(Data items)
[Start of Attachment]
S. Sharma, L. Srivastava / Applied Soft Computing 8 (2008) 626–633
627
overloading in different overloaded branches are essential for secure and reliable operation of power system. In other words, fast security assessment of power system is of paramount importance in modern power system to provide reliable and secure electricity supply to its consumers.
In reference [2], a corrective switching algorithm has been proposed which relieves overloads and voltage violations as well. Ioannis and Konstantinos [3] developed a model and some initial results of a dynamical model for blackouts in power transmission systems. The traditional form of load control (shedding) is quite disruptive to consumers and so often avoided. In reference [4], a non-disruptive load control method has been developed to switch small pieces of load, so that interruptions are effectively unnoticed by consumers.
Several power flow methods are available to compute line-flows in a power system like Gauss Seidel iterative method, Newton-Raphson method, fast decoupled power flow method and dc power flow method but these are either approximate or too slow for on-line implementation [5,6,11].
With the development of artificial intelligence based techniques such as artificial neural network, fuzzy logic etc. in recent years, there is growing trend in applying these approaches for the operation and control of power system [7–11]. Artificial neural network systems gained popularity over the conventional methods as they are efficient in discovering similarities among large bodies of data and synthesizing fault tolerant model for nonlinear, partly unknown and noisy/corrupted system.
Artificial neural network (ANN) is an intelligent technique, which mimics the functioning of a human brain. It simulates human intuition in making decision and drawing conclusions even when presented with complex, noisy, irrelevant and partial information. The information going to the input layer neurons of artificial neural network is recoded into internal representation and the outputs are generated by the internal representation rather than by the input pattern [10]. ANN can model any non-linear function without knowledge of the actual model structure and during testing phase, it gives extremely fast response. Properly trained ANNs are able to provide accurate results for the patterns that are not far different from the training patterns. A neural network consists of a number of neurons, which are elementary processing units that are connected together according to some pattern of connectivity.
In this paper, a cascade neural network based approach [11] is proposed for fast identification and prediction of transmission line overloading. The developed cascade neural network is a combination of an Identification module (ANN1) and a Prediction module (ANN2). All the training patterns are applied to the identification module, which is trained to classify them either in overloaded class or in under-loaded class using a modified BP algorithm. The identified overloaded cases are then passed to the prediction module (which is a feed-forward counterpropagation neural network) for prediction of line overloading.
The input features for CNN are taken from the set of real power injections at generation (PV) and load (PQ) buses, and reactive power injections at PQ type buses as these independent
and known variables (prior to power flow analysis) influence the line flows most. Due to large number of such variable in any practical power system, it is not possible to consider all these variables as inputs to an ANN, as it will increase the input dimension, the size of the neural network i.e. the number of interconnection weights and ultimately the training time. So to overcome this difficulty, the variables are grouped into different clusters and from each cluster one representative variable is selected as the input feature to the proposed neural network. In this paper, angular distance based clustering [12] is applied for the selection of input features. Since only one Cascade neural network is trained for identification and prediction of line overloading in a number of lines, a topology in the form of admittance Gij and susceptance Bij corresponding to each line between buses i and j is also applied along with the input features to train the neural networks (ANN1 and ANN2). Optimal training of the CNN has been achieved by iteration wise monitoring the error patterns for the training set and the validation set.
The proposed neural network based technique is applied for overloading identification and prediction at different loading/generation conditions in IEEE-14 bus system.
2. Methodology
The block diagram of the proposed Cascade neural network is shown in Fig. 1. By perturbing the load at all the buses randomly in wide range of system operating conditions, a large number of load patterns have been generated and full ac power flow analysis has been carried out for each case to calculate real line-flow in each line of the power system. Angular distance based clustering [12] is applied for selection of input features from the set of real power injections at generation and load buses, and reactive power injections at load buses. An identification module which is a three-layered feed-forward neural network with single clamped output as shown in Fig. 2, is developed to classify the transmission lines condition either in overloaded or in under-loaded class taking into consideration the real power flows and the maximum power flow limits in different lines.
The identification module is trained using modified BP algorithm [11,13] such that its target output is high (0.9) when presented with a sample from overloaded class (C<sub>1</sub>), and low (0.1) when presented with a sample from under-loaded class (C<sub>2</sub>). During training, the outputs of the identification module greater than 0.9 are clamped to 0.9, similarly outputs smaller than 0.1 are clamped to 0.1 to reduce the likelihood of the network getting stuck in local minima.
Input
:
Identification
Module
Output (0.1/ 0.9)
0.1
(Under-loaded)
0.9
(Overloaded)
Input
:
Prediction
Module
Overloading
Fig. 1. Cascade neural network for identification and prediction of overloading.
[End of Attachment]
§ **Activity**: A verbatim transcription is required of the lines from the one with "Output (0.1/ 0.9)" through the final line of the entries above, and of nothing else.

§ **Exercise response**:
Output (0.1/ 0.9)
0.1
(Under-loaded)
0.9
(Overloaded)
Input
:
Prediction
Module
Overloading
Fig. 1. Cascade neural network for identification and prediction of overloading.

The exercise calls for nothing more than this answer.